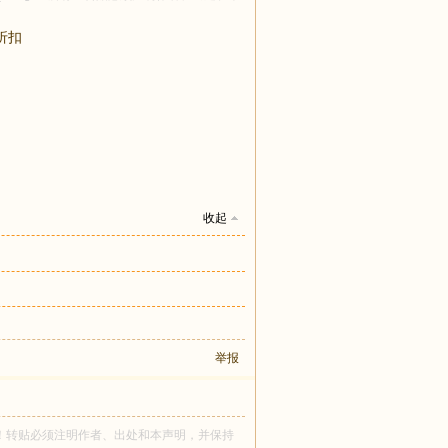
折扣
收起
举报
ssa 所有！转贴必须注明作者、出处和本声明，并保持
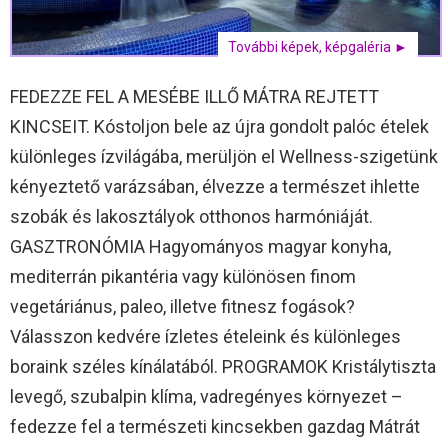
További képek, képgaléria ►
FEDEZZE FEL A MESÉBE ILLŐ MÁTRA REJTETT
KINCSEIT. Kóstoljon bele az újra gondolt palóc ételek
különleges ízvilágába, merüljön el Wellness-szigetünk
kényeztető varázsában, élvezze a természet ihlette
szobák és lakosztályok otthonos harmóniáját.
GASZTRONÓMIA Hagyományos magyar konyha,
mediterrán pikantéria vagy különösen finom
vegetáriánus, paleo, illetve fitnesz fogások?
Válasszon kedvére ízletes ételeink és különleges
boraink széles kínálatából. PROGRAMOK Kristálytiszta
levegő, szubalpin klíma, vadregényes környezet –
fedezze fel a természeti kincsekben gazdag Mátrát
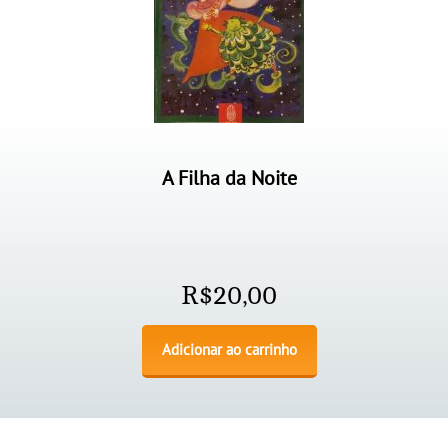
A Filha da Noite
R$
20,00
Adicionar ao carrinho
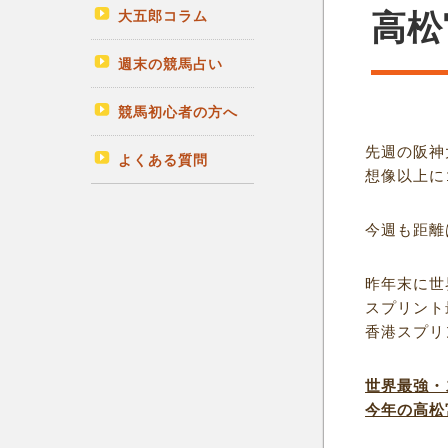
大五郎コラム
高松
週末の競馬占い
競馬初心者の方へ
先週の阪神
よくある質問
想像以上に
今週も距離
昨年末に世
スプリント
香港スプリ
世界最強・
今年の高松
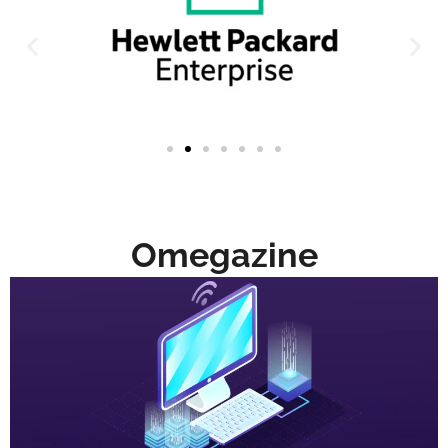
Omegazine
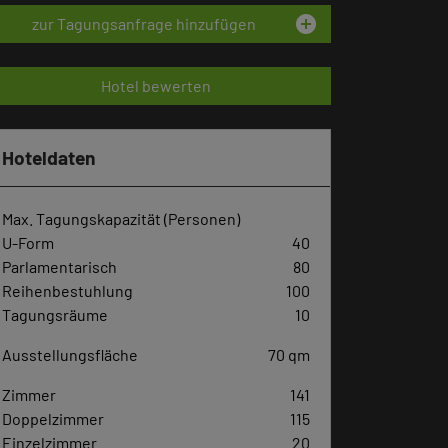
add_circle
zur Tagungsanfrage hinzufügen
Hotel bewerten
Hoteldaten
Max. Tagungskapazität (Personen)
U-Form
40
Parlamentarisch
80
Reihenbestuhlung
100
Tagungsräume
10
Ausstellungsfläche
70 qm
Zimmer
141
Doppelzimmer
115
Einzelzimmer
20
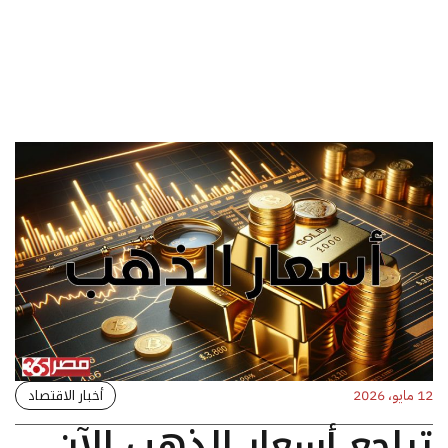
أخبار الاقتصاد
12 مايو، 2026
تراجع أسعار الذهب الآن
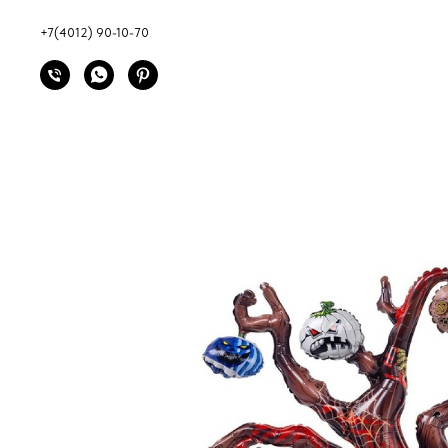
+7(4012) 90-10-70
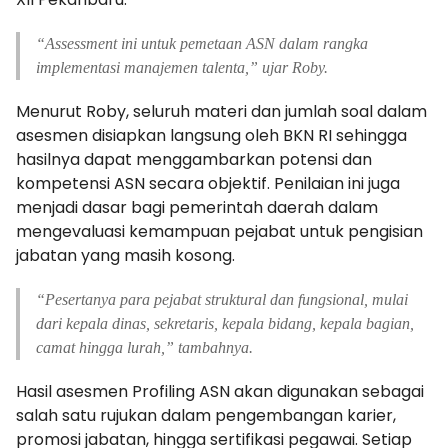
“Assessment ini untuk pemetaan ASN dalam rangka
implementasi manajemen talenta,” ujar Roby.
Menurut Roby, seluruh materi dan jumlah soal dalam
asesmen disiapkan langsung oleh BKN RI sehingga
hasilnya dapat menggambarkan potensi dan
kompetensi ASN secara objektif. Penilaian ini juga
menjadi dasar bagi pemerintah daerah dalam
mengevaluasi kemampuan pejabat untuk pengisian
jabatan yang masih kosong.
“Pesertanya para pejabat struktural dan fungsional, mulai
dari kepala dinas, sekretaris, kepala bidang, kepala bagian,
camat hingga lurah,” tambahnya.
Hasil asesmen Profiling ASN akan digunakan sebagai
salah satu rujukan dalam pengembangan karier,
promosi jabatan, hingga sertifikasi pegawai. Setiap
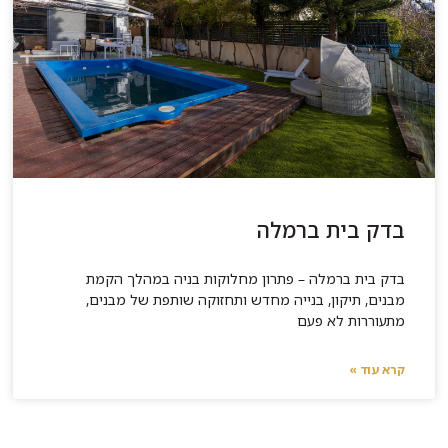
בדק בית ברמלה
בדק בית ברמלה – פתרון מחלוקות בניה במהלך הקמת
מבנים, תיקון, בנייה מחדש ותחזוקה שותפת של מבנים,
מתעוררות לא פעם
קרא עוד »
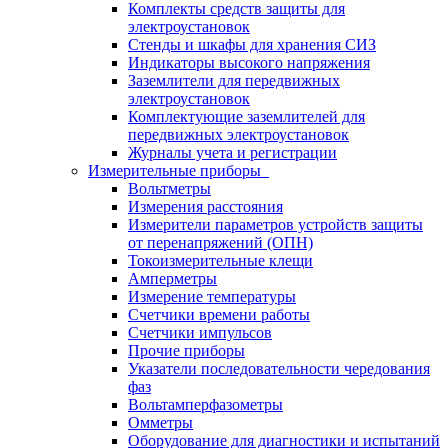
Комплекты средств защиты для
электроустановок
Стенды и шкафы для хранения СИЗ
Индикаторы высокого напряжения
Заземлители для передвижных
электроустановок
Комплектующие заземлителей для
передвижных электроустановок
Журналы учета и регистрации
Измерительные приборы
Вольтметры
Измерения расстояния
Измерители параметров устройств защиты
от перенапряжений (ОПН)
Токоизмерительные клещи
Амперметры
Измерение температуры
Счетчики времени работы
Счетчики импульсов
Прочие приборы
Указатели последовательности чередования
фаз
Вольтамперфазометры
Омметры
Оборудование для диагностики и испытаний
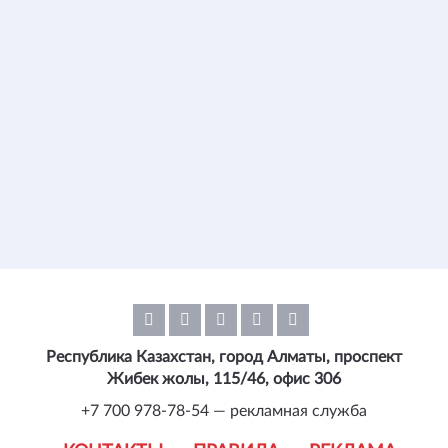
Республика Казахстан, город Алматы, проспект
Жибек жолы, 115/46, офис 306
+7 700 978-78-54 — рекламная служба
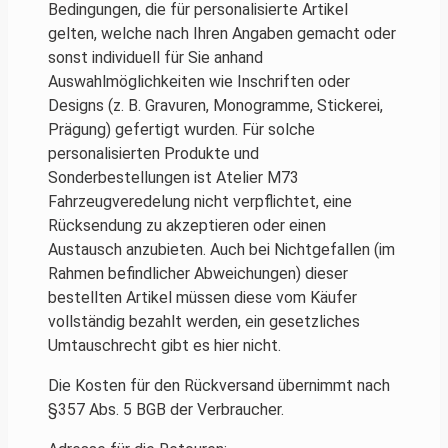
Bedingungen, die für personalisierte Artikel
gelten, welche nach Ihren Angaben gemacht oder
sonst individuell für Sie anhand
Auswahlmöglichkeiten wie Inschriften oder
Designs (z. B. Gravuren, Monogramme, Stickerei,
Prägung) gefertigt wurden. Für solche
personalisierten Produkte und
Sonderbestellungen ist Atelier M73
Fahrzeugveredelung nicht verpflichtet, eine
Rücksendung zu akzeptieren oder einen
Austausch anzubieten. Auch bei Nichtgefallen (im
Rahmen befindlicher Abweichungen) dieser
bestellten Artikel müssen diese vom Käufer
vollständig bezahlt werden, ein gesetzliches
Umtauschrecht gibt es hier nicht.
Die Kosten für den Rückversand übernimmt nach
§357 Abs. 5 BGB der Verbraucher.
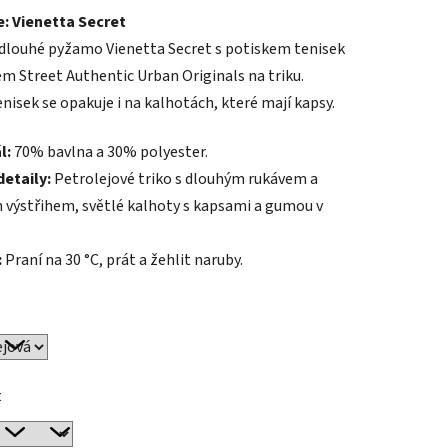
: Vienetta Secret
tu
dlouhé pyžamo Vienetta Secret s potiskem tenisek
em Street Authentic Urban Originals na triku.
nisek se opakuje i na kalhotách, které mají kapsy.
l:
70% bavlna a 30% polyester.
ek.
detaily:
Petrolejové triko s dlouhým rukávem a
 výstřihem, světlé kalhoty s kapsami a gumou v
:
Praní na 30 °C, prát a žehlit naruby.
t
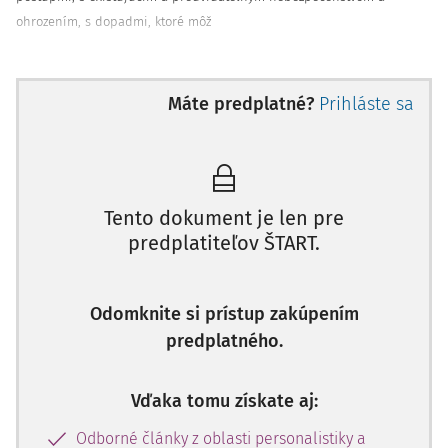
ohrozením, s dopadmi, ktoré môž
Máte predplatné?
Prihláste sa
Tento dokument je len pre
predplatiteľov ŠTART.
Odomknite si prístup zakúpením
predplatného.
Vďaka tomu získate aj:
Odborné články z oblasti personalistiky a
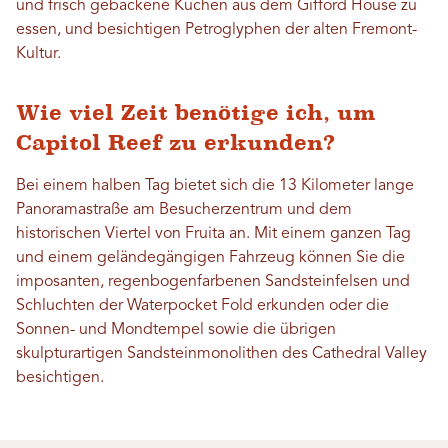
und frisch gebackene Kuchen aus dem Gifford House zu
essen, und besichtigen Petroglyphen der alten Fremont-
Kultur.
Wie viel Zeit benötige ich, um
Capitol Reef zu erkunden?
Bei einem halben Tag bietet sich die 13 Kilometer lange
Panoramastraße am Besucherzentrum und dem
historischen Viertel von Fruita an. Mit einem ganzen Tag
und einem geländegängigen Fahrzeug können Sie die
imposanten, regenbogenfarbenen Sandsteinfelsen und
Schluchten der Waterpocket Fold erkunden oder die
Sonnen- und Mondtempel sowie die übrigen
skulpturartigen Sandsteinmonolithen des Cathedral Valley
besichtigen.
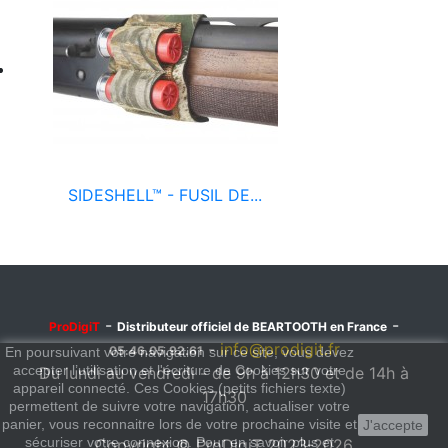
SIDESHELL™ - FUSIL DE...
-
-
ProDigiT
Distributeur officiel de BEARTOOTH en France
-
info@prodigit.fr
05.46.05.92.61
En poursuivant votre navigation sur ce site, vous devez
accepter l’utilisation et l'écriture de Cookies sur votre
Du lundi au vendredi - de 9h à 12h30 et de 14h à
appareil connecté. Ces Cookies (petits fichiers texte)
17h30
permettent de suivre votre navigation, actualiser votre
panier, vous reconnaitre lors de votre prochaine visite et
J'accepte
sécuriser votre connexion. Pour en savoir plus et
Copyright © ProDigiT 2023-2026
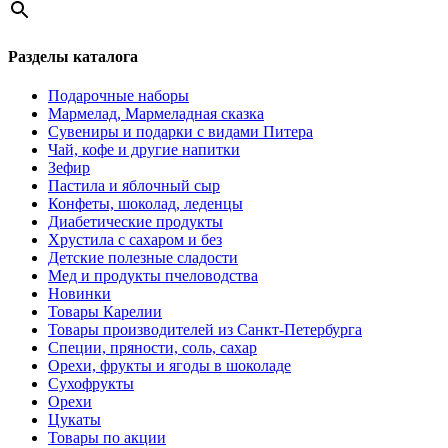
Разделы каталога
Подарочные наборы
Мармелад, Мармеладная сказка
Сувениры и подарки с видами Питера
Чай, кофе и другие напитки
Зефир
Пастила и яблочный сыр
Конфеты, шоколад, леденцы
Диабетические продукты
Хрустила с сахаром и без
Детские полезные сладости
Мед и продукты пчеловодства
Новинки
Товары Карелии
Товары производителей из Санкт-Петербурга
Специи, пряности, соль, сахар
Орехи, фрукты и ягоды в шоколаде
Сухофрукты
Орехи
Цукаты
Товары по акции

→ Aim of the exercise
Exactly the lines above, from the one containing "Ausstellungsfläche" down to the one containing "Menurut Roby, seluruh", are to be repeated, including both ends. Pictures are not part of the copy.

→ Result
Ausstellungsfläche
70 qm
Zimmer
141
Doppelzimmer
115
Einzelzimmer
20
أخبار الاقتصاد
12 مايو، 2026
تراجع أسعار الذهب الآن
+7(4012) 90-10-70
“Assessment ini untuk pemetaan ASN dalam rangka
implementasi manajemen talenta,” ujar Roby.
Menurut Roby, seluruh materi dan jumlah soal dalam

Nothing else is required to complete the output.